C.CHAN1, R.GURUNG1, K.ANG1, S.C.LIM1
Khoo Teck Puat Hospital1
Type 2 diabetes (T2D) is a complex metabolic disease and increases the risk for kidney failure. Mitochondrial haplogroups, which are patterns of single nucleotide polymorphisms (SNPs) in the mtDNA have been found to play a role in metabolic dysregulation and diabetic complications. In this study, we aim to determine whether mitochondrial haplogroup N9a is associated with annual decline in estimated glomerular filtration rate (eGFR) in T2D patients.
520 Chinese T2D patients without chronic kidney disease (eGFR ≥60ml/min/1.73m² at baseline) and followed for mean of 5.64 years were included in this study. Annual decline in eGFR was determined using Linear Mixed models. Mitochondrial haplogroup N9a is identified through Genotyping of three SNPs: 5231A, 12358G and 12372A. Multivariate linear regression model was fitted to determine the relationship between haplogroup and annual eGFR decline rate.

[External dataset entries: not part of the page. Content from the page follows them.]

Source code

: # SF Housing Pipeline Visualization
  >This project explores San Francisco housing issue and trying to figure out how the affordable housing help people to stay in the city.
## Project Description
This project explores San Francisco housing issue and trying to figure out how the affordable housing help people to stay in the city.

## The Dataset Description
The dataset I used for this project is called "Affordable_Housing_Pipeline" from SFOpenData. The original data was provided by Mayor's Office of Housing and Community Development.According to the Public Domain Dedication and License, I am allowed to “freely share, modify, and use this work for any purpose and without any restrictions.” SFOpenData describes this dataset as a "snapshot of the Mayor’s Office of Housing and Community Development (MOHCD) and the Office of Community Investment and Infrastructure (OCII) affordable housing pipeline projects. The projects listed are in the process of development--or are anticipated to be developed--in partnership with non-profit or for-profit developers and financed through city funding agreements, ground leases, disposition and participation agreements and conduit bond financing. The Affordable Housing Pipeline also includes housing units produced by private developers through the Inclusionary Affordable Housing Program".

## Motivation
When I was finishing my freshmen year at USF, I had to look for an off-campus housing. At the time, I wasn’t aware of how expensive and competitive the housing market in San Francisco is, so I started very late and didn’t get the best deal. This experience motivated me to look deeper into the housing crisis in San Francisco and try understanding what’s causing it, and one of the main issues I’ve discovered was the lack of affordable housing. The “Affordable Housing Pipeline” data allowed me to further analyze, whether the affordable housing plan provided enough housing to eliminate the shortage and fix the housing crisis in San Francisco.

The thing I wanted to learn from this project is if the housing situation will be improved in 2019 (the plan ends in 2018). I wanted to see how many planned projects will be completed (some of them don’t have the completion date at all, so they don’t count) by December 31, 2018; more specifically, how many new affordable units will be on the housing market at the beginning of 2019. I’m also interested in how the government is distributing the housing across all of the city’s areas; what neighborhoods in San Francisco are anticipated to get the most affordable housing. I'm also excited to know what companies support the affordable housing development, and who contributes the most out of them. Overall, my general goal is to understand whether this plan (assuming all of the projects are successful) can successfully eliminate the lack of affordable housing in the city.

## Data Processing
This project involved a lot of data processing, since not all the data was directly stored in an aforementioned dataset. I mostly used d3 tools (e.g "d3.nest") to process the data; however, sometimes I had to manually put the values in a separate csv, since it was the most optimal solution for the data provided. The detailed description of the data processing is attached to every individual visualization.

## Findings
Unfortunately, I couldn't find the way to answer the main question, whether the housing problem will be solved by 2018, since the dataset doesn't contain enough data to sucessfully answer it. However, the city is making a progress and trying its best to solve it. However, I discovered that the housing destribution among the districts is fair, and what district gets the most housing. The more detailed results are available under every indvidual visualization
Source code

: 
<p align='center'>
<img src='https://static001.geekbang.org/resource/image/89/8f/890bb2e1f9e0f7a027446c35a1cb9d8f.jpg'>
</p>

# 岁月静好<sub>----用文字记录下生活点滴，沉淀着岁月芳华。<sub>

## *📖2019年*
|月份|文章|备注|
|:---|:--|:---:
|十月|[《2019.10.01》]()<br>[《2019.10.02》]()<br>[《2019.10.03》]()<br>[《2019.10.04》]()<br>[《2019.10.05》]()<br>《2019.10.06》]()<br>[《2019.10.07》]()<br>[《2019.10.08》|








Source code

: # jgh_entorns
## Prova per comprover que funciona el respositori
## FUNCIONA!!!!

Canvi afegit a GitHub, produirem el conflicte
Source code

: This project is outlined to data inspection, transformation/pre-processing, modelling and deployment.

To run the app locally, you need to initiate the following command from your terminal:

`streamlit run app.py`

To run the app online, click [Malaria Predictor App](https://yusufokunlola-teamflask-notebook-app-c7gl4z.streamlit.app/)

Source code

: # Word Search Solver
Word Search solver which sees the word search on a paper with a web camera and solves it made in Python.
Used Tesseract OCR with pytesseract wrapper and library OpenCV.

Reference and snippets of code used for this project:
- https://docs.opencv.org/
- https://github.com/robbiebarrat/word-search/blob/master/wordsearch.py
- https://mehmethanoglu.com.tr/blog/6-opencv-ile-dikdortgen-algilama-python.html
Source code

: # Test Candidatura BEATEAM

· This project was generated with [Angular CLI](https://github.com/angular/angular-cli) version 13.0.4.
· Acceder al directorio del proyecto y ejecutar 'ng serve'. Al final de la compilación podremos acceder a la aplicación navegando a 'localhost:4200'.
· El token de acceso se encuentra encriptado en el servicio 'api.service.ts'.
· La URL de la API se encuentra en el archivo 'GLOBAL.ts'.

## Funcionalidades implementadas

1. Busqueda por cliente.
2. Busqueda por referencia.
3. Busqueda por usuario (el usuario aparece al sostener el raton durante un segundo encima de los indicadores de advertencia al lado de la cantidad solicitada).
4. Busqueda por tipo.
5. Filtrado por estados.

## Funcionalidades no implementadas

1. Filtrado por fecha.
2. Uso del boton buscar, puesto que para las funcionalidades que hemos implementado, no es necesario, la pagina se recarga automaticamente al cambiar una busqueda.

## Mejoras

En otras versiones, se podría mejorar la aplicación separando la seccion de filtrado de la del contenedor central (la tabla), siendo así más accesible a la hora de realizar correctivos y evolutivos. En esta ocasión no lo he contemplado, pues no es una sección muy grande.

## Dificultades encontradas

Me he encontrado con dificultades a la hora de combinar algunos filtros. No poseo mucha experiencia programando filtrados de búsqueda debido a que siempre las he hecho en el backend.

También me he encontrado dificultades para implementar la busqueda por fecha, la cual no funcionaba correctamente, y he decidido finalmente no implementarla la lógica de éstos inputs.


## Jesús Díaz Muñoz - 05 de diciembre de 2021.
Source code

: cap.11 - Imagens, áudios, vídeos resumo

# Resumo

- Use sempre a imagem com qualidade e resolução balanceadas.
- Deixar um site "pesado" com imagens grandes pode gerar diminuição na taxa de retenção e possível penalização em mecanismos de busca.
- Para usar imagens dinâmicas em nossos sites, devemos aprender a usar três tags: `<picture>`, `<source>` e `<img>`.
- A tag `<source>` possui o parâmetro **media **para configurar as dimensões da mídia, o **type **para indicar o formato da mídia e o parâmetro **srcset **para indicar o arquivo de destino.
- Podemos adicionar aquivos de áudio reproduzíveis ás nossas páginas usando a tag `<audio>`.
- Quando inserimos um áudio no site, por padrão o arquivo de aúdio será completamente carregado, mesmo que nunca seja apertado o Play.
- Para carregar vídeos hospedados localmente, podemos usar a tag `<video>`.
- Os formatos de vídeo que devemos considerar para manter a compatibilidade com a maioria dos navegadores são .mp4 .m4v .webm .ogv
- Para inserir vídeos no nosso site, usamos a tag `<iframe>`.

Among 520 patients with mean [SD] age of 56 , 274 (53%) male, 21 (4%) had the N9a haplogroup. The annual decline rate was significantly greater in N9a patients compared to non-N9a (-3.12 vs -1.97 mL/min/1.73m2/year, P=0.039). In a multivariate model adjusted for age, sex, body mass index, systolic blood pressure, diabetes duration, HBA1c, eGFR, uACR and intake of RAS antagonist and insulin, patients with N9a showed significantly greater decrease in eGFR per year (1.014 mL/min/1,73m2, P=0.045) compared to non-N9a.
In T2D patients without CKD, haplogroup N9a is independently associated with higher risk for future decline in kidney function. N9a can therefore be used as a biomarker to stratify for those at high risk of early kidney complications.